Decía Cansinos Asséns que tenía “el gesto silencioso del que sueña y recuerda”. Otros han observado que fue siempre un niño/viejo o un viejo/niño. También su madre señalaría que “Antonio no ha tenido nunca esa alegría propia de la juventud”. Nuestro poeta pertenece, sin duda, a ese grupo de artistas mayores que han caído en un conjuro que les atrapa y les aparta del mundo, algo que les sucede en la infancia a niños especialmente sensibles: el velo se desprende por un momento y hace imposible el retorno a la mirada de los vivos comunes y corrientes. Y, sin embargo, a Antonio Machado lo tenía yo asociado con lo muy vivo y muy común y corriente, pues lo que se vuelve muy popular y cercano a causa de su maravillosa sencillez, tiene como efecto (nada es gratis) el que algunas honduras y misterios comiencen a pasar desapercibidos.
Pero el oficio de ilustrador propicia, como en este caso, una relectura en un contexto diferente al que marcó mi memoria sentimental, y una exploración de los alrededores que puede trastocarlo todo, peces inesperados entre las redes.

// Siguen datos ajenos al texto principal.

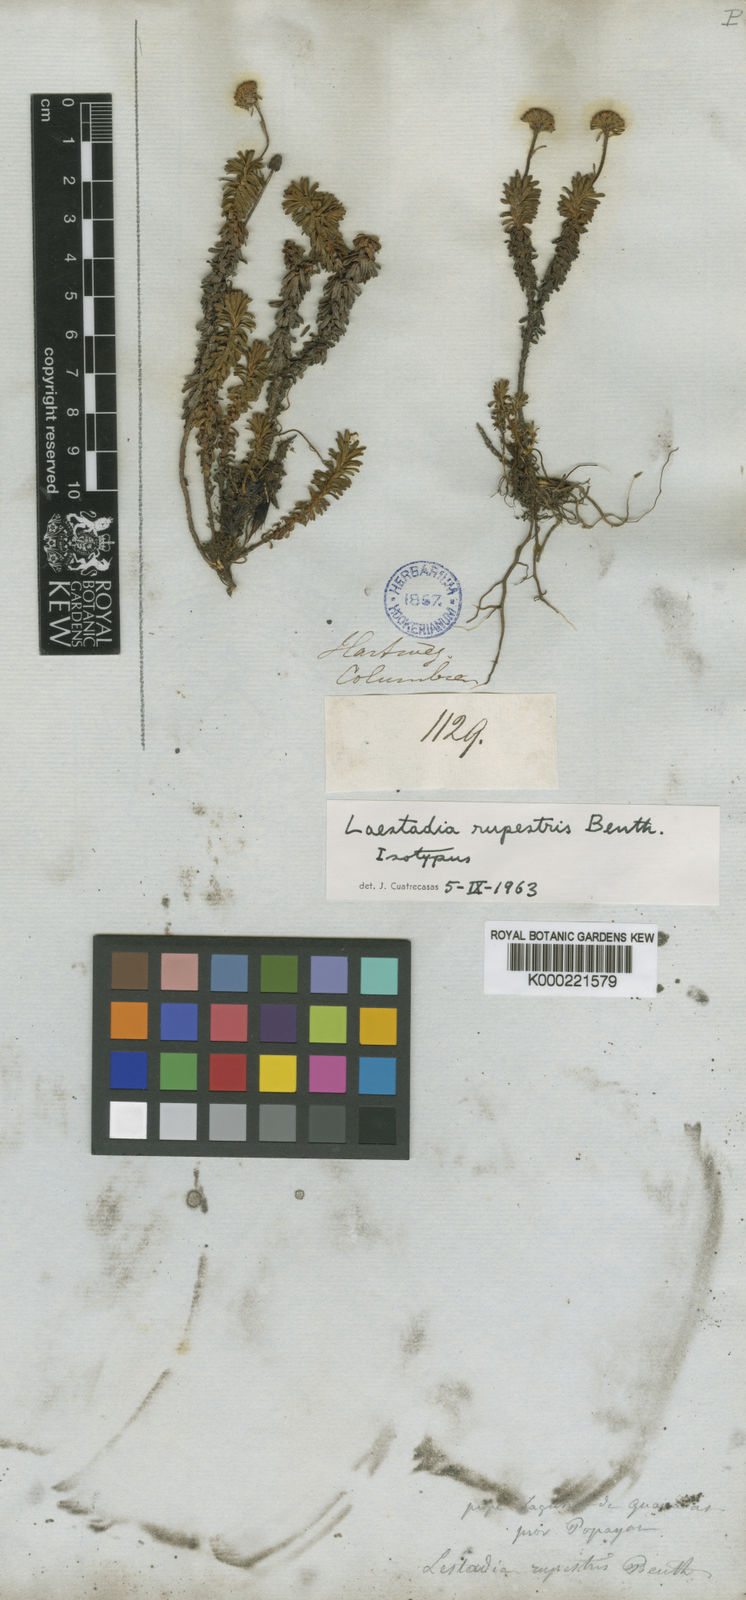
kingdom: Plantae
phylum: Tracheophyta
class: Magnoliopsida
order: Asterales
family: Asteraceae
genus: Laestadia
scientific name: Laestadia rupestris
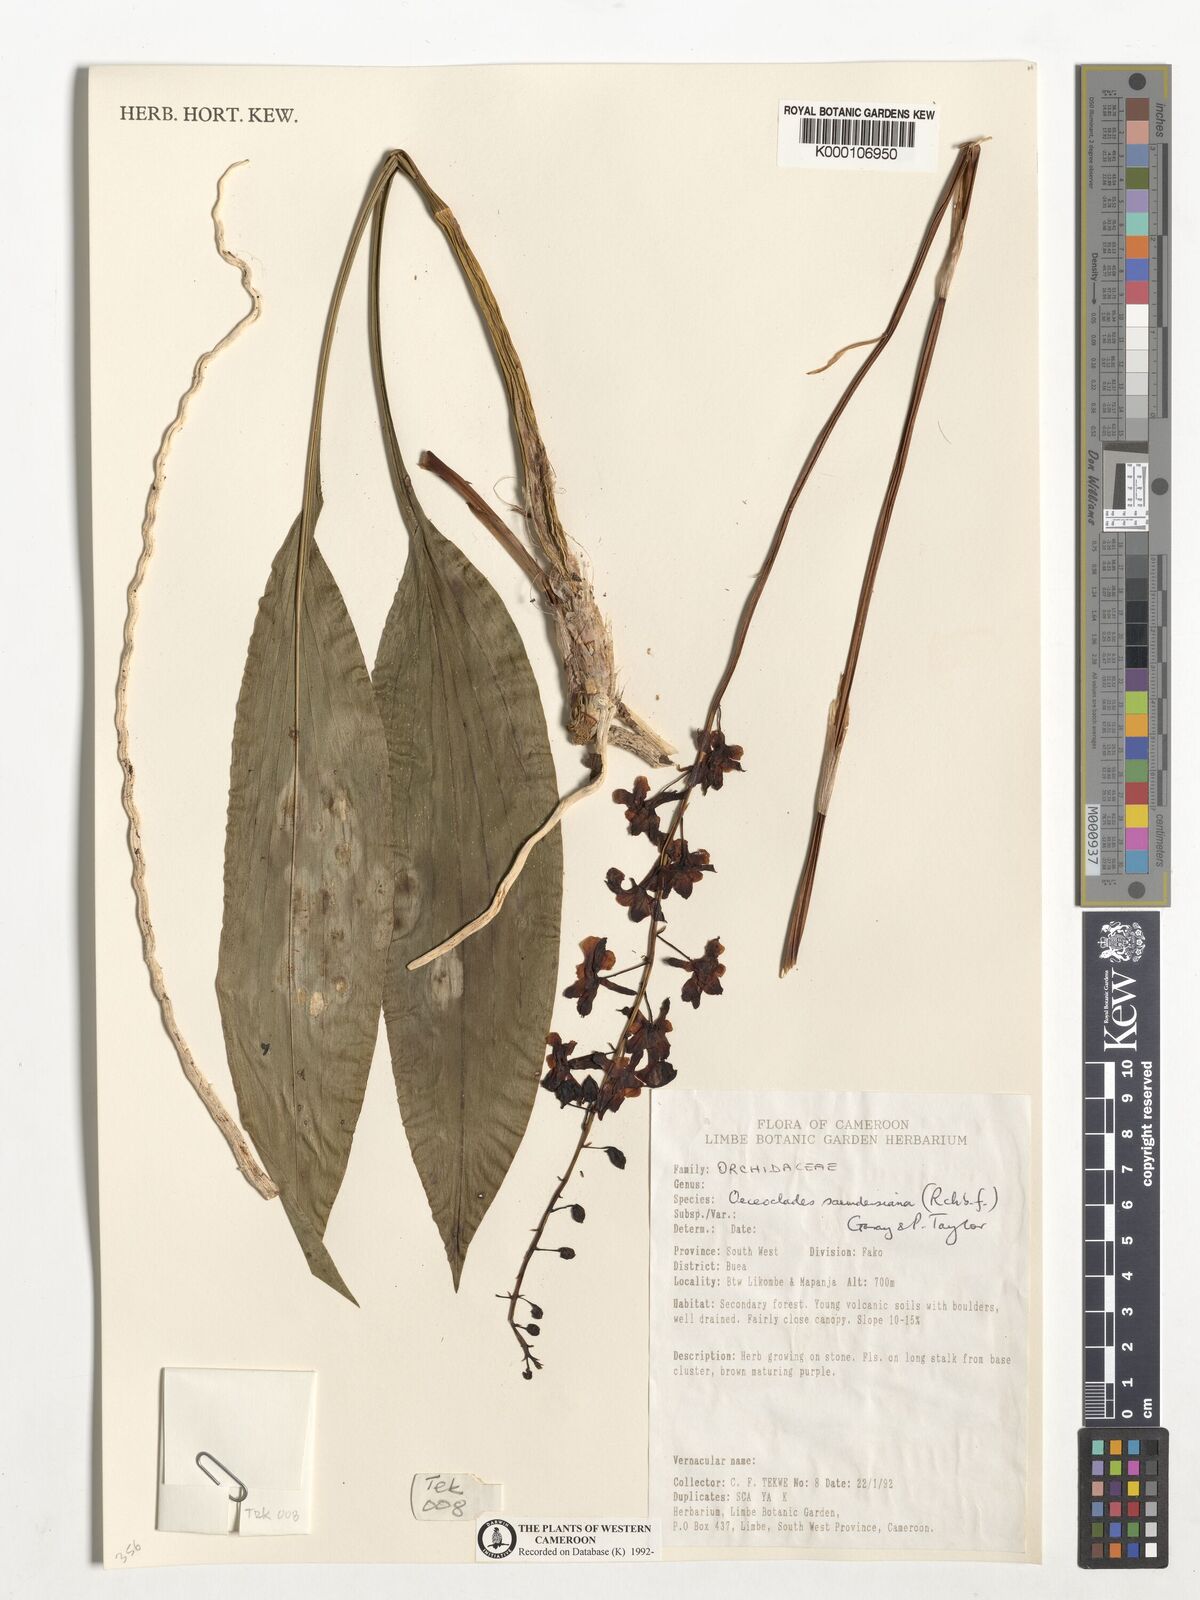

Así, ¿hasta qué punto renunció Machado al misterio de sus poetas franceses? ¿No entregaría, más bien, esa cuota que sacrifican los tímidos a cambio de poder seguir, bajo mano, haciendo lo que consideran? Aquel hombre bueno no salió jamás del jardín del Palacio de las Dueñas. Toda su obra, hable de lo que hable, está atravesada por esa flecha de oro que recibió, quién sabe qué mañana, junto a la fuente del patio. Aquella luz de los limoneros le dejó envenenado para siempre de melancolía, con el estupor de los que han conocido la maravilla y ya no pueden comprender cómo es posible que habitemos el horror.
Mis dibujos, ahora estaba claro, debían quedarse también en ese jardín: infancia, limones, una fuente… y el tiempo.